Going on to examine his incapacity for small talk and then shifting in the next paragraph to Barbara, this wondrous prose mimes the consciousness of a man, in intensely observed and of long duration passages of his life, lived through a trained alertnessof it that sometimes, in its rhythms, gives away more than in its content. Note that sub-clause; ‘he was sure of it’. It illustrates and internally dramatises a man reassuring himself precisely of a thing he is NOT entirely sure about. The sentence fails to make him even in ‘command’ of this moment of thought. I have to say, François is a great literary character – as fine as any in Henry James. Not long after my random page François is thinking about Tom Lehrer. You can’t get closer to felt history in memory.
However, there is so much (too much) to know, feel and sense in the reading for anyone to want much, or be able, to say any of it except in patches as above and that would take forever. Writing this novel must have been arduous. However, fun was had, clearly, in the invention of Denise, a character so alive I hardly know whom to compare her with in the literary canon. Here is a woman who fosters so many illusions one doesn’t know whom she wishes most to unconsciously hide herself from, though one suspects that her suppressed love of women is a fact that she half suspects as the root of her worldly alcohol pickled Catholicism. She functions only because of her recourse to showing the pain she goes through from a mental instability she can barely acknowledge but must. Her great long paragraphs span pages and have the volatility of a great character, like Molly Bloom, in James Joyce.
Every character has a richly distinct style in indirect speech even down to the variation in paragraphing to show the tempo and connectivity of the thinking and feeling of that person. Francois has the most conventional paragraph structure, but still suffers from not having taking the route in his intellectual life taken by his classmate in philosophy, Jacques Derrida. Many famous names touch on our characters fortunes directly and indirectly, staring with Gaston Cassat’s difficulties with taking General de Gaulle seriously as a leader of France in exile in 1940. We meet and hear the small talk of Jorge Luis Borges in Buenos Aires, Argentina, even. François is torn apart when a great French philosopher, Raymond Arun as we saw in the randomly chosen passage, and more so when Arun takes no notice of him at all, when he introduces him at a conference. This is a novel of diaspora, somewhat stimulated by the settler colonialism that made Algeria, where the novel starts, to be claimed as an equal Department of the French nation by France, equivalent to any in mainland France or the Corsican example. And then De Gaulle abandoned Algeria.
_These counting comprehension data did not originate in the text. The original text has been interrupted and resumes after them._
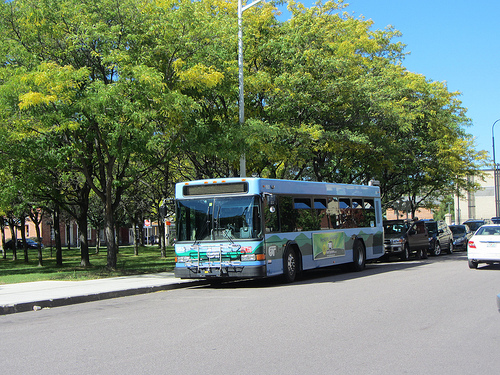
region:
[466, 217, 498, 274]
White vehicle on right side of street.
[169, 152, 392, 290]
A bus parked on street.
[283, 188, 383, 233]
Passenger windows on bus.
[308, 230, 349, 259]
An advertisement sign on side of bus.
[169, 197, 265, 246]
Front windshield on bus.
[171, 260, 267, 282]
Bumper on front of bus.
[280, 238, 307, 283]
Left front wheel of bus.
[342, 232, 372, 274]
Left back wheel of bus.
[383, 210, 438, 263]
Driver's side door on vehicle is open.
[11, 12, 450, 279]
A section of green trees.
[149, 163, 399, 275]
Bus parked near the sidewalk.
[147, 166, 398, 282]
The bus is mostly blue.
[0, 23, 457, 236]
Trees behind the bus.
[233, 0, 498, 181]
The sky is clear and blue.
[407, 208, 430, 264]
Somebody getting into their car.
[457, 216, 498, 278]
White sedan driving away.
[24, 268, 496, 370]
The road is asphalt.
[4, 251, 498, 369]
The road is gray.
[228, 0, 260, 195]
Light post right behind the bus.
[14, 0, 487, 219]
The leaves on the trees are green.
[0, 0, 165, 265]
Large trees with green leaves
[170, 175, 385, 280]
Parked blue bus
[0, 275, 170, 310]
Sidewalk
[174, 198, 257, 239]
Front windshield of a bus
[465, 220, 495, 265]
A white car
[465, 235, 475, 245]
Car tail light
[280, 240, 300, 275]
Wheels on a bus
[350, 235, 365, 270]
Wheels on a bus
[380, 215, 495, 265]
Multiple paralled parked cars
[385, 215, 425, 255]
Parked SUV with one of its front doors opened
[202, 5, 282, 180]
the post is silver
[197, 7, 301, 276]
the post is silver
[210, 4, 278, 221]
the post is silverthe post is silver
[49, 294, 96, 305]
edge on white side walk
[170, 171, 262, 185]
orange circles on top of bus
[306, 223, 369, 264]
green billboard on side of bus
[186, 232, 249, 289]
bike rack on front of bus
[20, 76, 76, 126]
cluster of yellow leaves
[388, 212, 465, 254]
cars parked at side of road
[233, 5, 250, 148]
tall lighting post on side walk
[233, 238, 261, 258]
pink sign on front of blue bus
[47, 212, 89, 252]
white trim on red house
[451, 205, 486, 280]
white car going down the street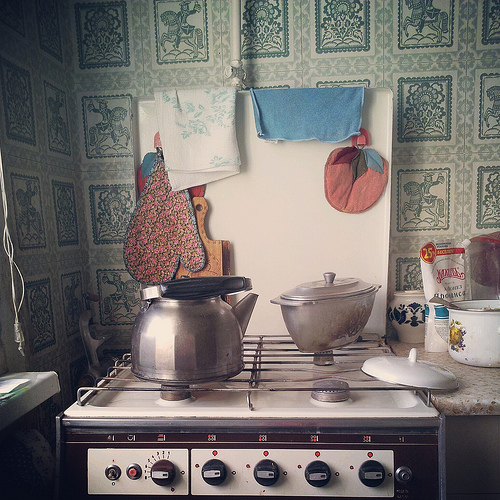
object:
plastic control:
[1, 189, 38, 355]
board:
[138, 88, 396, 340]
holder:
[324, 126, 391, 216]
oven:
[54, 362, 449, 499]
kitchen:
[0, 1, 499, 496]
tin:
[385, 288, 427, 345]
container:
[270, 271, 383, 353]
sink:
[0, 368, 60, 429]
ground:
[388, 136, 456, 171]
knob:
[201, 460, 228, 486]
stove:
[54, 333, 446, 500]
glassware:
[269, 269, 382, 350]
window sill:
[2, 370, 65, 428]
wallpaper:
[386, 25, 476, 156]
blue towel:
[248, 86, 367, 141]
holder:
[123, 152, 207, 285]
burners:
[309, 378, 349, 403]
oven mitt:
[121, 141, 205, 288]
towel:
[153, 89, 241, 191]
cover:
[359, 347, 460, 391]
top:
[360, 346, 459, 391]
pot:
[445, 299, 500, 370]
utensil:
[427, 296, 458, 310]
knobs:
[358, 459, 386, 487]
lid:
[278, 272, 374, 300]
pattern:
[388, 301, 423, 327]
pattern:
[241, 0, 378, 68]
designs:
[323, 128, 390, 214]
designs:
[330, 134, 385, 184]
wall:
[66, 73, 466, 331]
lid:
[150, 274, 220, 299]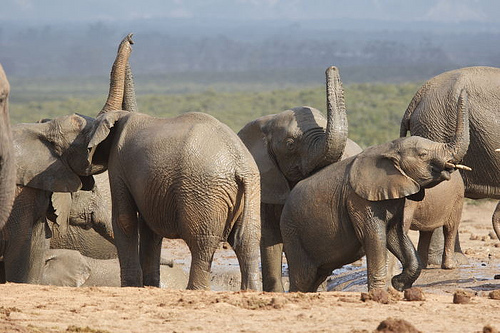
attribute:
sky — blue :
[0, 3, 498, 65]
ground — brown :
[0, 195, 497, 332]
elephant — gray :
[231, 72, 359, 289]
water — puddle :
[340, 267, 362, 288]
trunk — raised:
[310, 59, 350, 174]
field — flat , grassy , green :
[0, 83, 498, 329]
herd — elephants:
[0, 31, 498, 304]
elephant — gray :
[393, 65, 498, 246]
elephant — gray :
[77, 82, 269, 295]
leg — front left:
[99, 227, 159, 282]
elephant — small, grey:
[277, 88, 471, 293]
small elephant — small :
[283, 86, 475, 302]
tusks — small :
[443, 162, 472, 176]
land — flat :
[0, 90, 498, 330]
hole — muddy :
[104, 245, 386, 308]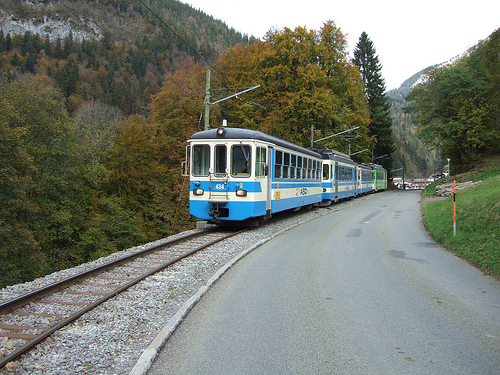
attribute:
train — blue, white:
[181, 127, 373, 231]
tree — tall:
[346, 30, 412, 189]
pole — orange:
[444, 164, 498, 248]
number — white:
[213, 182, 224, 192]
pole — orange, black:
[450, 178, 458, 239]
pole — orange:
[449, 177, 460, 235]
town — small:
[386, 176, 432, 196]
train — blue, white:
[192, 127, 375, 219]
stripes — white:
[249, 180, 325, 205]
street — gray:
[140, 188, 498, 373]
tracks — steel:
[0, 224, 244, 366]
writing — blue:
[298, 183, 308, 196]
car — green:
[370, 163, 390, 192]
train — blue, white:
[179, 115, 392, 233]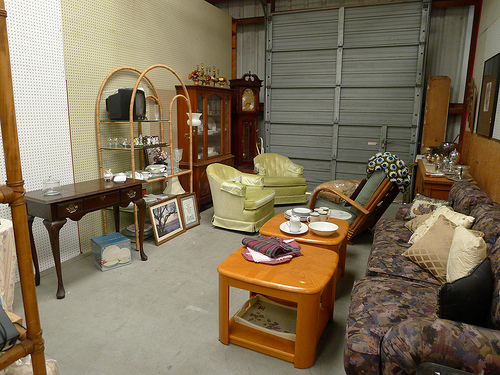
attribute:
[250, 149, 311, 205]
recliner — yellow, leather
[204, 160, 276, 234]
recliner — leather, yellow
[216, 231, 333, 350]
table — small, wooden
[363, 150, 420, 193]
afghan — blue, white, brown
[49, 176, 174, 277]
desk — cherry wood, queen anne style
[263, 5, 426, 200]
garage door — large, metallic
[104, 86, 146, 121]
tv — black, small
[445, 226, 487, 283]
pillow — tan, brown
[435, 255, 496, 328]
pillow — tan, brown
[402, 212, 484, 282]
pillow — tan, brown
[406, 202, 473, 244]
pillow — tan, brown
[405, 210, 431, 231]
pillow — tan, brown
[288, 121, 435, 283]
chair — antique, reclining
This is not then a serious review of the novel. I finished it, and found it fascinating, but it is not a novel I would revisit as I would Tolstoy or George Eliot whose work is of their time. As a whole, this novel is ghostly. It imagines the Cassat family as if it were a diaspora of a larger nation, and I feel I can’t even cope with the scope it wants me to attribute to the children of Gaston and Lucelinde. There is something too much, like the thing Leavis tried to pin down in George Eliot’s use of a Jewish theme in Daniel Deronda, in this prognostication of the story we have just read, and placed at the end of the Epilogue: ‘But, for their children, cast into a windblown century without God, where is there to be but alone and unseen, anonymous in the crowd? Who will carry us back to a place that lives only in the vast imaginary?’
I do not know what to make of a novel where that is one of the readings the author wants me to find resonant in the network of the family’s stories. I don’t regret reading it, but I did find it hard work, if full of wonderful things, as I have tried to show.
Should you read it? Your choice.
With love
Steven xxxxxxxx
[1] Claire Messud (2024: 405) The Strange Eventful History: A Novel London, Fleet.
[2] Stevie Davis (2024: 50) ‘No Direction Home’ in Literary Review (Issue 529, May 2024), 50.